Data & Features in AI — Interactive Guide

🍎Data Is AI's Food

Imagine trying to learn a new language by reading only five sentences — you'd end up with a very shaky grasp. The same is true for machine learning: more relevant, high-quality examples → a smarter, more reliable model.

🍔 Analogy If you feed a chef only burnt meals to taste, they'll learn to cook badly. Feed an AI bad data and it will confidently make bad predictions. This is the famous "Garbage in, garbage out" principle.

Two dimensions matter most:

Quantity — generally, more training examples let the model see more patterns and generalise better.
Quality — accurate, unbiased, relevant data beats a mountain of noisy, mislabelled, or skewed data every single time.

📖Key Vocabulary — Plain English

Before going further, let's pin down the words you'll hear constantly in AI/ML:

Dataset

The whole collection of examples — like a spreadsheet with many rows.

Sample / Row

One single example in the dataset (one animal, one transaction, one email…).

Feature

A measurable input property of each example — one column used to make a prediction (weight, colour, age…).

Label

The "right answer" column we want to predict (cat vs dog, spam vs ham, house price…).

Training Set

The portion of data the model learns from — it sees the features and the labels.

Test Set

A held-out portion the model never sees during training — used to measure real-world performance honestly.

💡 Rule of thumb A common split is 80% training / 20% test. Never let the model peek at test data during training — that's cheating and gives you inflated scores that collapse in production.

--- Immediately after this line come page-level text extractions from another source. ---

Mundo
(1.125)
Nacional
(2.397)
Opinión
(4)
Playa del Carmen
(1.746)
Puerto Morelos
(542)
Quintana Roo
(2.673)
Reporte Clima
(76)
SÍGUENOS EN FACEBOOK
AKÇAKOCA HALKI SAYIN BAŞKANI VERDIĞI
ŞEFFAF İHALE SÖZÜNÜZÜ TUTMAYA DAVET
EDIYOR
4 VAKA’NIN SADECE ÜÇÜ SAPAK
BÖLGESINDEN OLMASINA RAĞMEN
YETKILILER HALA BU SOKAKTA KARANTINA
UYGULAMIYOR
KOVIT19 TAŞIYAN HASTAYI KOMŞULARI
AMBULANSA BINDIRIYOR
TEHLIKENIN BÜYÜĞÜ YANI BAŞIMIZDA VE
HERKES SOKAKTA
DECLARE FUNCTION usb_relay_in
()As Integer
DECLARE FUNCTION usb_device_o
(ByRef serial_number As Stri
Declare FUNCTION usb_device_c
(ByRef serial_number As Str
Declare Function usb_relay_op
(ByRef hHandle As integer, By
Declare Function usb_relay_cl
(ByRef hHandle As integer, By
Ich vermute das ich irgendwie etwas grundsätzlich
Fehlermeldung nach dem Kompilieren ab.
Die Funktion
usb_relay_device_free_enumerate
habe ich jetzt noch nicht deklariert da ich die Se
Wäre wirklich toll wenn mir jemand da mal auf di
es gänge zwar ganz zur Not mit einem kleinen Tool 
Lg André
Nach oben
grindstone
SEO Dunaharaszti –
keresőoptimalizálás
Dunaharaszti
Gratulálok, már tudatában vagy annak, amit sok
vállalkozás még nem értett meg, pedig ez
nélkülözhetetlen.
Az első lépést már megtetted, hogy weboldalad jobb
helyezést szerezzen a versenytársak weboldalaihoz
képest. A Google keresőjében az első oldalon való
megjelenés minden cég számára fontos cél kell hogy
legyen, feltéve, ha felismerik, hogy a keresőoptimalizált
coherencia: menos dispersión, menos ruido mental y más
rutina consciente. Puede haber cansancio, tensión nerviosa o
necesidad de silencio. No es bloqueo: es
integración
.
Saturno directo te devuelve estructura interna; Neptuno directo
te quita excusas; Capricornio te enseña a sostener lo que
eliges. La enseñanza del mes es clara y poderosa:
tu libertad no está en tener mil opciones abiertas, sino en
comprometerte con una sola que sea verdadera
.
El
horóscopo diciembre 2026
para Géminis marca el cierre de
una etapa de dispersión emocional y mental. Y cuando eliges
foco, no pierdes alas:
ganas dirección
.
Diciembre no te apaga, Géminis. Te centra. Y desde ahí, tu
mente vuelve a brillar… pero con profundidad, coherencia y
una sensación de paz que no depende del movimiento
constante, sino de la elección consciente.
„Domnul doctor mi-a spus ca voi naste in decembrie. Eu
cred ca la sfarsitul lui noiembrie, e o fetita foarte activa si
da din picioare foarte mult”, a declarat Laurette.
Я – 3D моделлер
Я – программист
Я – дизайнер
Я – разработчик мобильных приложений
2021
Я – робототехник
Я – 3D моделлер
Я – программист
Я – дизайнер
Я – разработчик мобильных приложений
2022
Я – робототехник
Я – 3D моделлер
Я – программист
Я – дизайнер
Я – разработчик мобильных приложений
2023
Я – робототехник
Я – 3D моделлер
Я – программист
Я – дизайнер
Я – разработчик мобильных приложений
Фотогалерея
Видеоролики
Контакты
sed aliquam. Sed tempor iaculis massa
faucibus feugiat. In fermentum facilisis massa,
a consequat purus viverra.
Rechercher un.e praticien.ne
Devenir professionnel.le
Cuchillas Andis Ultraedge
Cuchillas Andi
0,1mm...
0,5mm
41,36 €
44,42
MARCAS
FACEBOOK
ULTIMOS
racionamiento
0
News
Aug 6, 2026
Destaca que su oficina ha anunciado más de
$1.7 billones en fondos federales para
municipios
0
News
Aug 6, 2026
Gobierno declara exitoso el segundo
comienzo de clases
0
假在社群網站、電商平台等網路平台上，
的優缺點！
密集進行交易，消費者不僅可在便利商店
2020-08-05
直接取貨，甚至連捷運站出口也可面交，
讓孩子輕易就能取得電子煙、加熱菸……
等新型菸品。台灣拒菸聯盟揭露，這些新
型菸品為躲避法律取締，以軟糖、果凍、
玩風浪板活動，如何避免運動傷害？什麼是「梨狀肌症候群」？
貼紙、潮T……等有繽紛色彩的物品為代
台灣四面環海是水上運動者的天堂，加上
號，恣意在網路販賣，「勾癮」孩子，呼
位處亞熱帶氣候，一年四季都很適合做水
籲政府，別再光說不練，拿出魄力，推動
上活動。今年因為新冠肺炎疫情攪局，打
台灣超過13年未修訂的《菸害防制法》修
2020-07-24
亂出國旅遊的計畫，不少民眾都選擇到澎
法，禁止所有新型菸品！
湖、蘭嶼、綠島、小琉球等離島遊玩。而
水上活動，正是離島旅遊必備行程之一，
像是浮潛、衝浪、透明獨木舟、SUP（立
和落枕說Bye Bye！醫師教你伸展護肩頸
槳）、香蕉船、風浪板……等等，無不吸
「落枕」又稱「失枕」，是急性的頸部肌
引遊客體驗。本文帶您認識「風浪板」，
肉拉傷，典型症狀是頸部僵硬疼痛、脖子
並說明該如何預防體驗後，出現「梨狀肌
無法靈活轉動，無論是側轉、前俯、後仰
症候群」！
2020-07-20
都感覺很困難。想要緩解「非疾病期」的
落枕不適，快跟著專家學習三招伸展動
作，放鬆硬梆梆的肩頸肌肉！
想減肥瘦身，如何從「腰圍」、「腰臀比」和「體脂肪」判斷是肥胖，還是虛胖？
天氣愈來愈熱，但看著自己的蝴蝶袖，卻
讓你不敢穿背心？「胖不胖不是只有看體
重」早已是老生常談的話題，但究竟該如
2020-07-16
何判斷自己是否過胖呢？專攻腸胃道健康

Dataset anatomy at a glance

Sample #	weight_kg feature	has_whiskers feature	bark_or_meow feature	animal label
1	4.2	yes	meow	cat
2	22.0	no	bark	dog
3	3.8	yes	meow	cat
4	15.5	no	bark	dog

🔬Feature Engineering — Choosing the Right Clues

An algorithm is just a recipe. The ingredients you hand it — the features — determine the quality of the dish. A mediocre algorithm with excellent features will usually beat a fancy algorithm fed useless ones.

🍊 Analogy — Apple vs Orange Suppose you want to classify fruit. Colour is a great feature — apples are red/green, oranges are orange. "The day of the week you bought it" is a terrible feature — it has nothing to do with what the fruit is. Picking good features is 80% of the job.

Practical heuristics:

Domain knowledge is king — talk to an expert about what actually drives the outcome.
Correlation check — does changing this feature value actually change the label in a predictable direction?
Irrelevant features add noise — they can even hurt accuracy by giving the model random patterns to overfit on.
Derived features can be powerful — e.g., "body-mass index" derived from height and weight tells you more than either alone.

⚖️Normalisation — Stop Big Numbers Bullying Small Ones

Imagine two features: age (range 0–100) and annual salary (range 0–200,000). The salary numbers are 2,000× bigger than age numbers. Many algorithms — especially those that measure distances or add up numbers — will effectively ignore age because salary dominates.

📏 Analogy It's like comparing a mountain (salary) to a pebble (age) when deciding which is "more important". Normalisation puts everything on the same ruler — say, 0 to 1 — so every feature gets a fair vote.

Min-max normalisation is the simplest approach:

normalised = (value − min) / (max − min)

Result: every feature lives in [0, 1], regardless of its original scale. Other methods include z-score standardisation (mean = 0, std = 1), but the principle is the same — bring features to a comparable scale.

⚠️Bias in Data — A Quick Warning

If your training data over-represents certain groups or under-represents others, the AI will inherit those skews as if they were ground truth.

⚠️ Watch out A face-recognition model trained mostly on one demographic will perform poorly — or unfairly — on others. A loan-approval model trained on historical decisions can perpetuate past discrimination. Skewed data → skewed (and sometimes harmful) AI.

The fix isn't purely technical — it requires careful data collection, diversity audits, and human oversight. We'll do a deep-dive on AI fairness and bias in Lesson 10. For now, just remember: the world your data describes is the world your model will assume is normal.

Feature Detective 🔍 Playground

Which single feature best separates cats from dogs? Pick one from the dropdown, and see how well it draws a boundary between the two classes on a 1-D number line.

Animal	weight_kg	ear_pointiness (0–10)	bark_or_meow (0=meow,1=bark)	whisker_len_cm	day_bought (1–7)	Label

Choose a feature to inspect:

Each dot = one animal. ● = dog ● = cat Dashed line = best threshold found.

Normaliser ⚖️ Playground

Drag the sliders to set raw feature values. Watch how the raw bars (wildly different scales) compare to the normalised bars — all squeezed into 0–1. This is why models often need normalisation.

Age (years) 35

Salary ($) 55,000

Height (cm) 170

Raw values (original scale)

Min-max normalised (0 – 1)

Without normalisation, salary dwarfs age and height — the model would treat salary as if it's thousands of times more "important" just because of its scale. After normalisation, all three features compete fairly.